After the very first peninsula cabinet is in location, anchor the cabinets that follow to irreversible blocks on the floor. To do that, position the next peninsula cabinet and describe its base upon the floor with a pencil (Image 9). Then screw 2-by blocking to the floor after enabling the cabinet base density (Picture 10). Do not try to position or cut the blocks completely. They can be except the cabinet end by a number of inches and back from the inside of the cabinet 1/8 in. or so. That way you will not have to have a hard time to fit the cabinet over the blocks. Screw the blocks into the subfloor with 2-1/2-in. screws spaced about every foot. Set the cabinet into place, level it with shims, then clamp and screw it to the neighboring cabinet and into the blocking.
Anchor island cabinets utilizing the same positioning and blocking strategies we show for the peninsula cabinets However, it’s most competent to install your upper cabinets prior to beginning on an island to keep a clear work area in the middle of the kitchen.
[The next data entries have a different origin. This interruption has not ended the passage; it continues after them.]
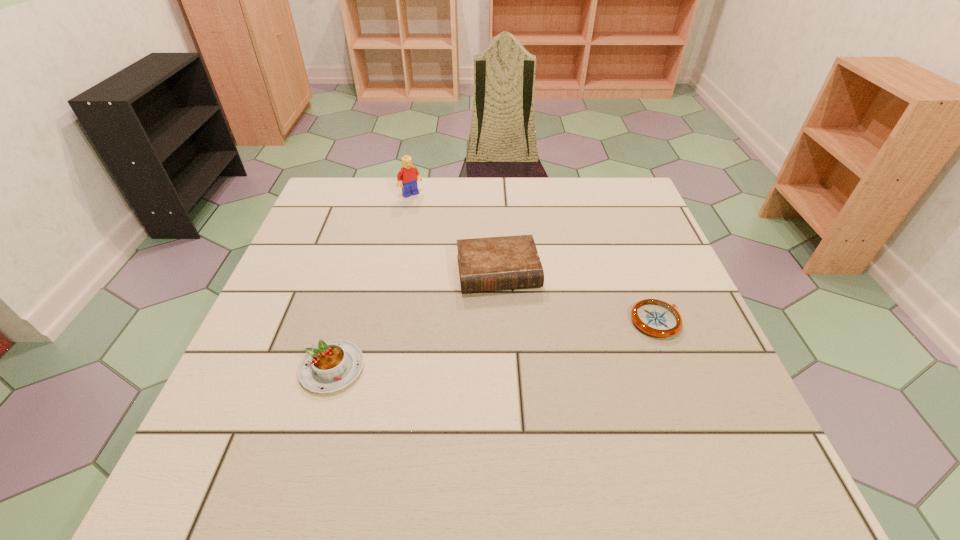
Where is `vacant space at the far edge of the desktop`? This screenshot has height=540, width=960. vacant space at the far edge of the desktop is located at coordinates (558, 214).

Where is `free space at the near edge`? This screenshot has height=540, width=960. free space at the near edge is located at coordinates (602, 392).

The image size is (960, 540). What are the coordinates of `free region at the left edge` in the screenshot? It's located at (260, 371).

The image size is (960, 540). I want to click on free space at the right edge of the desktop, so click(648, 261).

Where is `free space at the far right corner of the desktop`? free space at the far right corner of the desktop is located at coordinates (592, 188).

Where is `free space between the pudding and the Lego`? This screenshot has height=540, width=960. free space between the pudding and the Lego is located at coordinates (372, 281).

At what (x,y) coordinates should I click in order to perform the action: click on free spot between the second object from right to left and the nearest object. Please return your answer as a coordinate pair (x, y). The width and height of the screenshot is (960, 540). Looking at the image, I should click on (416, 320).

Where is `free area in between the rightmost object and the third nearest object`? This screenshot has height=540, width=960. free area in between the rightmost object and the third nearest object is located at coordinates [578, 296].

Locate an element on the screen. Image resolution: width=960 pixels, height=540 pixels. unoccupied area between the nearest object and the Lego is located at coordinates (372, 281).

Find the location of a particular element. This screenshot has width=960, height=540. free space between the diary and the shortest object is located at coordinates (578, 296).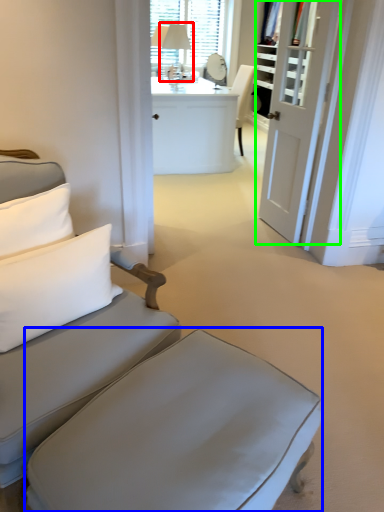
Question: Estimate the real-world distances between objects in this image. Which object is closer to table lamp (highlighted by a red box), table (highlighted by a blue box) or door (highlighted by a green box)?

Choices:
 (A) table
 (B) door

Answer: (B)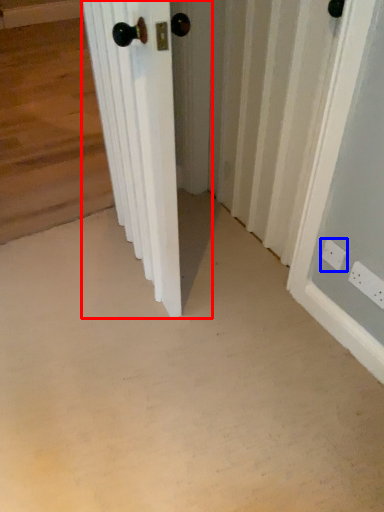
Question: Which of the following is the closest to the observer, door (highlighted by a red box) or electric outlet (highlighted by a blue box)?

Choices:
 (A) door
 (B) electric outlet

Answer: (A)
Step 7: Install the upper cabinets.
The only challenging part about hanging upper cabinets is supporting them in precisely the best position while you screw them to the wall and one another. That’s a challenging, uncomfortable task, particularly if you’re working alone. The ledger technique simplifies this (Photo 12). It’s a fail-safe method, but you’ll have to accept a little bit of patching and paint retouching to repair the screw holes left from the ledger.
Start by making a light pencil mark 19-1/2 in. up from the lower cabinets (it’ll be 18 in. after the countertop is set up) then mark the stud locations implementing the ones below as a guide. Next, transfer the cabinet placing lines from below (Image 12) and screw a 1×2 ledger to the studs even with the layout lines. It’s most competent to prestart the cabinet screws before hoisting the cabinets up onto the ledger. Image 13 reveals an easy technique to obtain the screws in the ideal location utilizing the cabinet positioning lines and the stud areas on the wall then moving them to the cabinet. You’ll commonly discover that a cabinet, specifically a slim one, will have only one stud behind it. Do not stress; the other cabinets will certainly help support it too.
Start any corner cabinets initially. Area the first end cabinet exactly 1/4 in. far from the design line and screw it to the wall. Be specific with the very first cabinet due to the fact that it will certainly specify the locations of all the remainder of the cabinets on that wall.
Start the screws and raise the next cabinet into place, snugging its frame versus the neighboring one, and screw it to the wall. Next, align the frames and clamp them together as you did with the base cabinets (Image 15). You’ll most likely have to back out the stud screws somewhat in one or both cabinets to obtain the frames to line up perfectly. That’s fine– leave the screws backed out while you clamp, drill and screw the frames together.
Step 8: Finish with doors and trim
Round off the cabinets by cutting, fitting and nailing the toe-kick boards to the bases. They’ll be 4 in. wide, but on irregular floors, you could have to tear them narrower to get them to fit. If you have bad gaps between the floor and the toe-kicks, add base shoe contoured to fit the floor. Wherever cabinets have actually finished ends, run the toe-kick boards 1/4 in. past the cabinet for a great look. Finish up by slipping the drawers into their slides and reattaching the doors (Picture 16). Change the hinges up until the doors line up completely, and move on to setting up the door and drawer pulls.